**What you will do:** Among the records that follow, count the lines where "wrist" appears, and state the count by itself.

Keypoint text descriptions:
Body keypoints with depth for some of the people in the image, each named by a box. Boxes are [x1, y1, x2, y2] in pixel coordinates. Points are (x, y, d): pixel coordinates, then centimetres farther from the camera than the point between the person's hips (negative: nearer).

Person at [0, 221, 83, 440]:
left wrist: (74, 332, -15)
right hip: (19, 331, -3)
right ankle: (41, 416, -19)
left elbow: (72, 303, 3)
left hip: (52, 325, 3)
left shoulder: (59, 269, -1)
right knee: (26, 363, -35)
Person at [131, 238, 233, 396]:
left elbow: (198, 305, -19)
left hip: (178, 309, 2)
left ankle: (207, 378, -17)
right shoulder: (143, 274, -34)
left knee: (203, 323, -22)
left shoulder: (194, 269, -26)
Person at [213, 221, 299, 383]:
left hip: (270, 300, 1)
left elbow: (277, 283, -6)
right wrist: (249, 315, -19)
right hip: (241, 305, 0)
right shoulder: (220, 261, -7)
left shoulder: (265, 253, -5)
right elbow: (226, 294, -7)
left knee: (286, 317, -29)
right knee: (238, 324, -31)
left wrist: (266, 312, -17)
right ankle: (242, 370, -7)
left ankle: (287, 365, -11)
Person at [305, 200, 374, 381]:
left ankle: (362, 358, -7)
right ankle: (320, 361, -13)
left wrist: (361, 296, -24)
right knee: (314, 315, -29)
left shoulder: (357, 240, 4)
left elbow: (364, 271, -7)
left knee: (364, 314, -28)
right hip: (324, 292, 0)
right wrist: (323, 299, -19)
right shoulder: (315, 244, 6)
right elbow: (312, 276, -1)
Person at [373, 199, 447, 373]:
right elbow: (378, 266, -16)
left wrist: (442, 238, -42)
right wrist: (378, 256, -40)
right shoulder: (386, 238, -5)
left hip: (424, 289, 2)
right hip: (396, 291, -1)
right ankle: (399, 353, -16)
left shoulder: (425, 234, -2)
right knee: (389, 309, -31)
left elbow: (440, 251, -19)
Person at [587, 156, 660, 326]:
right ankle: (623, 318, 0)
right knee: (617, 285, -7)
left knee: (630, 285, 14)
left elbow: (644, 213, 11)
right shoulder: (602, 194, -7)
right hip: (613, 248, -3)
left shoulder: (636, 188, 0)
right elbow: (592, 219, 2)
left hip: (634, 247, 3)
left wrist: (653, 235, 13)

--

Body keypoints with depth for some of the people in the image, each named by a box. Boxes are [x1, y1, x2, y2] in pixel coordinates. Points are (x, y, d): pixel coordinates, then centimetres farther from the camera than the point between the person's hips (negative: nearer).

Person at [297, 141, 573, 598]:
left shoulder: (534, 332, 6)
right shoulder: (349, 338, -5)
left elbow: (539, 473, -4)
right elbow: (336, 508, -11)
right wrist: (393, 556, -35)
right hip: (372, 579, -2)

...

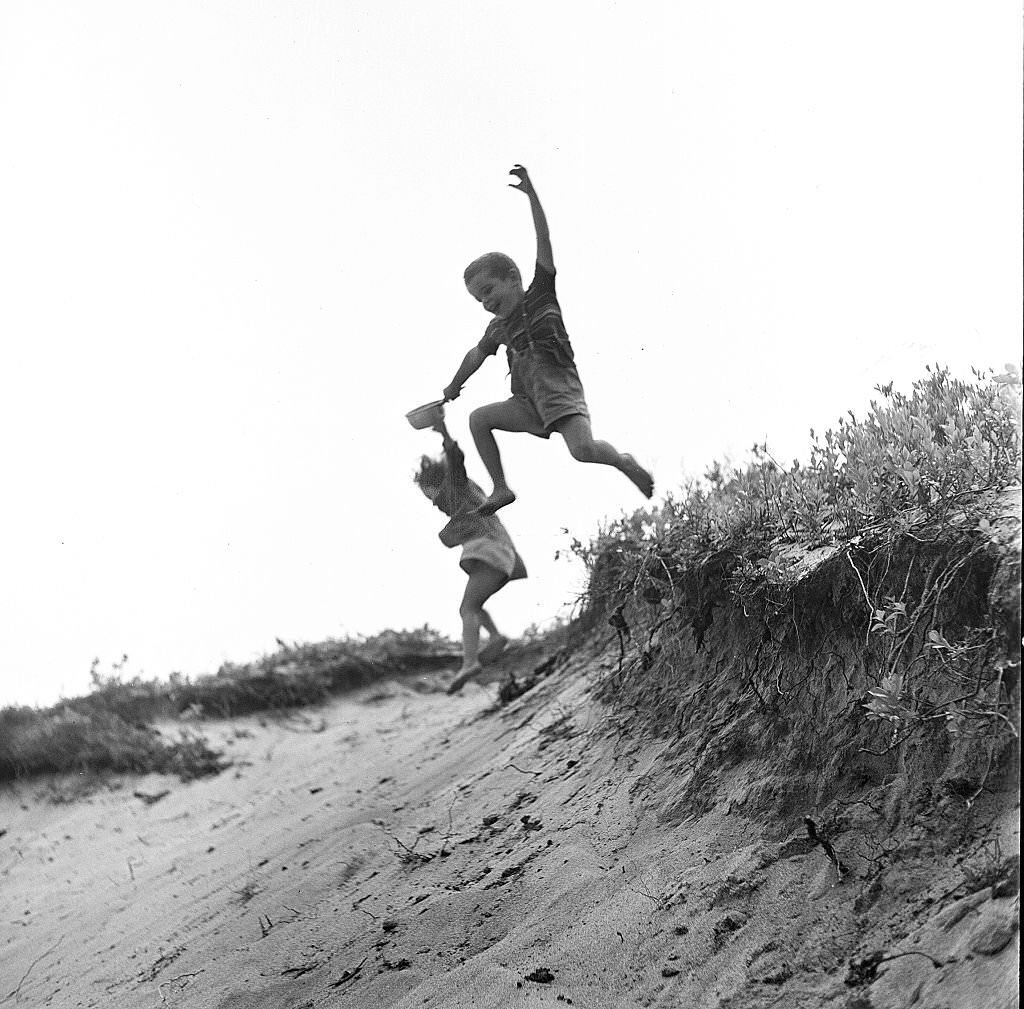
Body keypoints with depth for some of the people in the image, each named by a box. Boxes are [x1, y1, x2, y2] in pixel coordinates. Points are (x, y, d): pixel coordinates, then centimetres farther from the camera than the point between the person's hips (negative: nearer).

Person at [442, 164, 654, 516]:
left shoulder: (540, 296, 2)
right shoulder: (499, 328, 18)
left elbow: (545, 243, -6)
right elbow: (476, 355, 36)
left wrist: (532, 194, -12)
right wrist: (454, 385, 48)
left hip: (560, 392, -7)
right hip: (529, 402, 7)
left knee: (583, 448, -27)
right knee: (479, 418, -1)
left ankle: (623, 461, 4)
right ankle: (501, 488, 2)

**Expected answer:** 11